> [What you will do]
The word "uuid" may appear in the records below. Report how many lines contain it, and write nothing besides the number.

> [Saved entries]
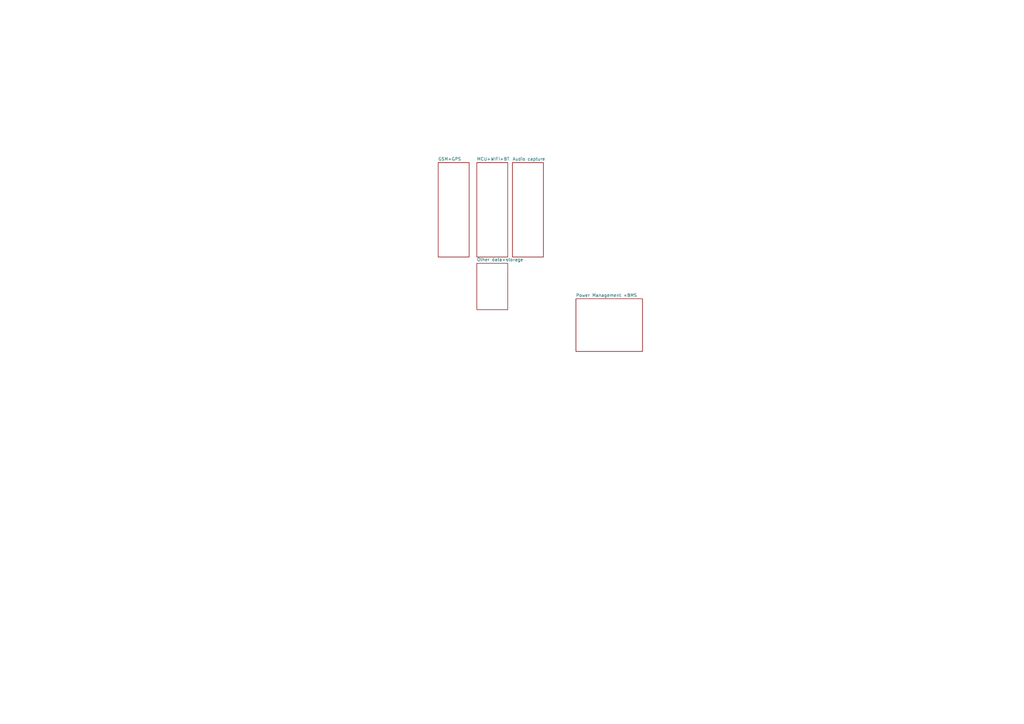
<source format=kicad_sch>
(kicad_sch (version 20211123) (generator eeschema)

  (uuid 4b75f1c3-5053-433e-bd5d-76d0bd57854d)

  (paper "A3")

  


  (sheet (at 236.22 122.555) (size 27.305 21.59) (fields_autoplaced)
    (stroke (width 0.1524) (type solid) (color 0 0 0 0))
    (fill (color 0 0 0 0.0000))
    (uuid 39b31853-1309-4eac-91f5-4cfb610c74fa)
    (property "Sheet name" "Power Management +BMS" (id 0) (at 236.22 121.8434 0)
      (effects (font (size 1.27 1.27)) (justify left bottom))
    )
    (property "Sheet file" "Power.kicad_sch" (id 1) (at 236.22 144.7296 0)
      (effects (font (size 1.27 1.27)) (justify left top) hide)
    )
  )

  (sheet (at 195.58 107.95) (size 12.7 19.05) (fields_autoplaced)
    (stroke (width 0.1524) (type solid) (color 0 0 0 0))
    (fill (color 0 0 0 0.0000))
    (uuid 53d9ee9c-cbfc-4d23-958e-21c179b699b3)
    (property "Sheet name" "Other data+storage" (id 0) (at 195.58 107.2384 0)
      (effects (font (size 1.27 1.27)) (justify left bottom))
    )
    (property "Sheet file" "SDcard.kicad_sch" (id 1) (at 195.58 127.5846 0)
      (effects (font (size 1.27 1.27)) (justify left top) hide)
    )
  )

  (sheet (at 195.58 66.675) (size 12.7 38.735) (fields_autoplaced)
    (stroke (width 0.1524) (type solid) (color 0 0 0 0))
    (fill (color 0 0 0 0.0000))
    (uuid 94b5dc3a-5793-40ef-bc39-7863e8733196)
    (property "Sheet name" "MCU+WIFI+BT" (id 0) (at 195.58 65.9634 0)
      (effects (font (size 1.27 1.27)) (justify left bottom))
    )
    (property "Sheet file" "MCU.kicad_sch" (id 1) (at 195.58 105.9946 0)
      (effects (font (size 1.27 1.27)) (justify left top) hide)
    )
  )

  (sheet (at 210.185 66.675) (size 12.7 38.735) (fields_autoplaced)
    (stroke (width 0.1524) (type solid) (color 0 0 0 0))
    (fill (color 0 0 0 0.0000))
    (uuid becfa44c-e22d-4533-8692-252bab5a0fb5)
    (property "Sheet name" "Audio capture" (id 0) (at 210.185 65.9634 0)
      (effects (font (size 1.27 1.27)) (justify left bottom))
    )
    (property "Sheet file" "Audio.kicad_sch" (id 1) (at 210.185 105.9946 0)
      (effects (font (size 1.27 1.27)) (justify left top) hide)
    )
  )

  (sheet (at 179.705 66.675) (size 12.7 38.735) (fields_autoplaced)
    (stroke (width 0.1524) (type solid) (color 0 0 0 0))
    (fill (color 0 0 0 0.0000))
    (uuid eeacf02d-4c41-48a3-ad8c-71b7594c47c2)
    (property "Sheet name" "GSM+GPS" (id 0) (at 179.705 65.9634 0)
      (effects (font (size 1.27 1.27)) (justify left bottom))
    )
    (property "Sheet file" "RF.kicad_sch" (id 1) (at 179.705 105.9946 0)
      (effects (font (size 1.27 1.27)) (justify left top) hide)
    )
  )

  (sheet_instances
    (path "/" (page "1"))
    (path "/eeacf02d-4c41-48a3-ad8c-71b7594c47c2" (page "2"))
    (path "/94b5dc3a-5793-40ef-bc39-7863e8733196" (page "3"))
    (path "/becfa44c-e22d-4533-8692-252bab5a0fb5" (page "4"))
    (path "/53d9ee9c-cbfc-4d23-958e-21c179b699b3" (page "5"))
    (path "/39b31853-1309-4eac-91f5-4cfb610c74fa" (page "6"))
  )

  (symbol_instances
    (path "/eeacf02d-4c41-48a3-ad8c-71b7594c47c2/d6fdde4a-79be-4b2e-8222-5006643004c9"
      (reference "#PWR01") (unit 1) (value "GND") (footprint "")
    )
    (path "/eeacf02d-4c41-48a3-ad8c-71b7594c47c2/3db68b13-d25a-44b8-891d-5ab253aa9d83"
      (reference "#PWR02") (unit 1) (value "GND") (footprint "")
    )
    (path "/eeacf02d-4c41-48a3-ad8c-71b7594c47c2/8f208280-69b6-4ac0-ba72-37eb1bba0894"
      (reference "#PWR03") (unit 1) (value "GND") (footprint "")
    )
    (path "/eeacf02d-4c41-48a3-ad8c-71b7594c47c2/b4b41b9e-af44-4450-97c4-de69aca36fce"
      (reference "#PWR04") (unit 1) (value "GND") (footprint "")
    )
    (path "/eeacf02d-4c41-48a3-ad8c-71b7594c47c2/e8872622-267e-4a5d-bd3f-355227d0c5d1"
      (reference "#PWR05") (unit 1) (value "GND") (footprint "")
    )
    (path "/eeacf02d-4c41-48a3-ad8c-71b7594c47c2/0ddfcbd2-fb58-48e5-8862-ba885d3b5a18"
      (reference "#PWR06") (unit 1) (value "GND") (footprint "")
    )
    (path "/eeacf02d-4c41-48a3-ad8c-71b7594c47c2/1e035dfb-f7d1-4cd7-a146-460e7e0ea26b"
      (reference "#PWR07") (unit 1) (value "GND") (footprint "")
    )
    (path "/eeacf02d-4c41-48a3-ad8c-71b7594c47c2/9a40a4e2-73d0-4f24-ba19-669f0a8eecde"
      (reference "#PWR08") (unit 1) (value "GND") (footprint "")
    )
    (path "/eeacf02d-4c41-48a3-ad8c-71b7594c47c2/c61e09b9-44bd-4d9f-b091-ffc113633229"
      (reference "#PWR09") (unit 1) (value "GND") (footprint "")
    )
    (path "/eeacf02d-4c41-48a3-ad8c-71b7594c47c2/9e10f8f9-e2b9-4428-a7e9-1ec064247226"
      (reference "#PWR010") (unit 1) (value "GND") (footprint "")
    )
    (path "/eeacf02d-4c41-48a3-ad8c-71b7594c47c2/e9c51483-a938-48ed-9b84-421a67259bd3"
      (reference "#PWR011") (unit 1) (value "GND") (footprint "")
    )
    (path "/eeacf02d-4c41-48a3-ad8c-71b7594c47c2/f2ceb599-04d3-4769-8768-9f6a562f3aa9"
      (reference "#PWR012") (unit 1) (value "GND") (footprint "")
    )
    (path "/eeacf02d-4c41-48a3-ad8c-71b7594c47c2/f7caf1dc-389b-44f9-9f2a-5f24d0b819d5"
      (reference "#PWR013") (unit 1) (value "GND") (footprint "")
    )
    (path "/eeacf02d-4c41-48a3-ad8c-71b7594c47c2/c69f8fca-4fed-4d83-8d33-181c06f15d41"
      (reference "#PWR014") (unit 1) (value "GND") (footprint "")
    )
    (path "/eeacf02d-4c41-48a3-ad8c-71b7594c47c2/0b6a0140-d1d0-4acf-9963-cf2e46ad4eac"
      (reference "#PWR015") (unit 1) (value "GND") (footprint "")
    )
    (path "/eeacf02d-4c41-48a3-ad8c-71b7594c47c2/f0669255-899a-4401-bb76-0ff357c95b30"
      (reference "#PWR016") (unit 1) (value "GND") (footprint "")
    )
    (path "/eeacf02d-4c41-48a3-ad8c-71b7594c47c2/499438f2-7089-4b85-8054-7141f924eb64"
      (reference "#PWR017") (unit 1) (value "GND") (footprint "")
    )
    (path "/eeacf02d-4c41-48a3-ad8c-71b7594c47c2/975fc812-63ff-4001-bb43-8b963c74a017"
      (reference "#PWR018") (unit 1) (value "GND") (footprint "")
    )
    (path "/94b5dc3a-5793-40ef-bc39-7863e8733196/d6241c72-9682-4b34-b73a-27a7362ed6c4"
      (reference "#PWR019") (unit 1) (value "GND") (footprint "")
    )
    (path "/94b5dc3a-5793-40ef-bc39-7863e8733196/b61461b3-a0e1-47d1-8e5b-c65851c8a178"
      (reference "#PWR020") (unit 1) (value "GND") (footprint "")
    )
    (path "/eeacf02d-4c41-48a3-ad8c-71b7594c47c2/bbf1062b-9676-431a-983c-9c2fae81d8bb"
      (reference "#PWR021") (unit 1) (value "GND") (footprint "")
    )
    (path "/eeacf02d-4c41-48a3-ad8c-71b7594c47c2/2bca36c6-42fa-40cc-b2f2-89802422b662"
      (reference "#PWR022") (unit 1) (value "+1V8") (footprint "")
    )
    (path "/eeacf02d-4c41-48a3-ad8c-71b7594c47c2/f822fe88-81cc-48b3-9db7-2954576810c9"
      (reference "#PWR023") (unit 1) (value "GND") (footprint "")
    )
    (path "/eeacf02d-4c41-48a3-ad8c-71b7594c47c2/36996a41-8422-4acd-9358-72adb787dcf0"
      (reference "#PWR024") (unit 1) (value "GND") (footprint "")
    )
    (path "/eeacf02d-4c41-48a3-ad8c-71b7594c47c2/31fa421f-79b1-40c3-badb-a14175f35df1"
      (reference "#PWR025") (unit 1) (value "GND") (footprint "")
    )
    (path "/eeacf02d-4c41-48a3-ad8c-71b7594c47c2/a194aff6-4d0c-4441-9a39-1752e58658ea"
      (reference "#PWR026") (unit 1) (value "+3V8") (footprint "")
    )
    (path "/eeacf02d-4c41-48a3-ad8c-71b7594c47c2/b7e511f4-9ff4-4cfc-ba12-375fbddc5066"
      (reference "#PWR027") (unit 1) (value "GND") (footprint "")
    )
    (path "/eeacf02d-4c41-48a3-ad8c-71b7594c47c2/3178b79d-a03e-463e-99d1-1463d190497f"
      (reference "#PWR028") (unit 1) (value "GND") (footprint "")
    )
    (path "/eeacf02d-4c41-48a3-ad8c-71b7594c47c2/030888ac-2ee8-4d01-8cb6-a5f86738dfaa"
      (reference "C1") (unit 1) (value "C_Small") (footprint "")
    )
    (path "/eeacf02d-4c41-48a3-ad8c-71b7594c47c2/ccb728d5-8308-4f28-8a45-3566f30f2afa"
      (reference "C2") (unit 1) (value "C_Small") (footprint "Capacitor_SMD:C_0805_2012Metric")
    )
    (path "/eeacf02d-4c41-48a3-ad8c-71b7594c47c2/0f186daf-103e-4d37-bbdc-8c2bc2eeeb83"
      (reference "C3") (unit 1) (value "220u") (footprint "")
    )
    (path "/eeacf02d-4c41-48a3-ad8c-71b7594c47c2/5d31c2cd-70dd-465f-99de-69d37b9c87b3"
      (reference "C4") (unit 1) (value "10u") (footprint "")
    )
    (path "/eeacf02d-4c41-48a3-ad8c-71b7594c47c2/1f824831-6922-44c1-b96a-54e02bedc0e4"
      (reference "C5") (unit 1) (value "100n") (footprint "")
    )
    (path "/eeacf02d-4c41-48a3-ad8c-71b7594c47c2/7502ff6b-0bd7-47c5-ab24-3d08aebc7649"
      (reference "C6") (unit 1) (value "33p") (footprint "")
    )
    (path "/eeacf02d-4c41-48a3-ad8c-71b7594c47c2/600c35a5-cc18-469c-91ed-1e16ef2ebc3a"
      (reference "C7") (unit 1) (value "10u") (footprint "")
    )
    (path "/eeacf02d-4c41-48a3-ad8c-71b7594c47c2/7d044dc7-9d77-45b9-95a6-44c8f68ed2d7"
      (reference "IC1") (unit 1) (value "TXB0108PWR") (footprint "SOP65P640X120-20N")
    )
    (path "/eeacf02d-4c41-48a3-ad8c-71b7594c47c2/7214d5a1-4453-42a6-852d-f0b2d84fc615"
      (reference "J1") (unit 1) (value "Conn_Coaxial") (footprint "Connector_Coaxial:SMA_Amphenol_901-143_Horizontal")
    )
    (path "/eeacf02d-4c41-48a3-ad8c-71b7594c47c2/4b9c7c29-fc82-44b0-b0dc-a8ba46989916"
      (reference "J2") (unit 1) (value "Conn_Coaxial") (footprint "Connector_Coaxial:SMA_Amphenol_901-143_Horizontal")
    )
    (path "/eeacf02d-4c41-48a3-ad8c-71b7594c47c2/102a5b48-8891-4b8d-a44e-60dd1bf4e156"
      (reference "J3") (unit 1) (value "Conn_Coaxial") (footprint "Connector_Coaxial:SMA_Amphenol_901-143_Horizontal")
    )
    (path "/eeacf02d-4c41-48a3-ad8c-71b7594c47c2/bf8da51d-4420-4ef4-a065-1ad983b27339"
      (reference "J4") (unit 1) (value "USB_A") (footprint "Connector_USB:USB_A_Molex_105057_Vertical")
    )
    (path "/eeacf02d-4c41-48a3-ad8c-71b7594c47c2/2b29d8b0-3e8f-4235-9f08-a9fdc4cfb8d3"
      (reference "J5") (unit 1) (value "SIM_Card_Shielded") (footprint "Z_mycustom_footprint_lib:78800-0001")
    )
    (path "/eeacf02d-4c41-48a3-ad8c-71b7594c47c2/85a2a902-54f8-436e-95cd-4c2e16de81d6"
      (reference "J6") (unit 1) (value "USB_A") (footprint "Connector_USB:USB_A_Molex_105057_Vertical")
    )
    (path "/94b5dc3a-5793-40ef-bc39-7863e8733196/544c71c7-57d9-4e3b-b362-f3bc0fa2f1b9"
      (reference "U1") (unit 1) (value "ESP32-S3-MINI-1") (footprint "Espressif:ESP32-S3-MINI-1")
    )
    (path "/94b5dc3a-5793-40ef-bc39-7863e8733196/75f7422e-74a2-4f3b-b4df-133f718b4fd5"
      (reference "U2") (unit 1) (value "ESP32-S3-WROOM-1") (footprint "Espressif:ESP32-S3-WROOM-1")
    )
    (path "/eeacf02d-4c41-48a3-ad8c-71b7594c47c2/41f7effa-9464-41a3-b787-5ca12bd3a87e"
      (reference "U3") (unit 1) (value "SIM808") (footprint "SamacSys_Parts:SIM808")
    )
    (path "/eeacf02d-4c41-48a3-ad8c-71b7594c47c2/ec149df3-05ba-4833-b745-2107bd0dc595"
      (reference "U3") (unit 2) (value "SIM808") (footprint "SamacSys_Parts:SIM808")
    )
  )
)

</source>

> [Answer]
6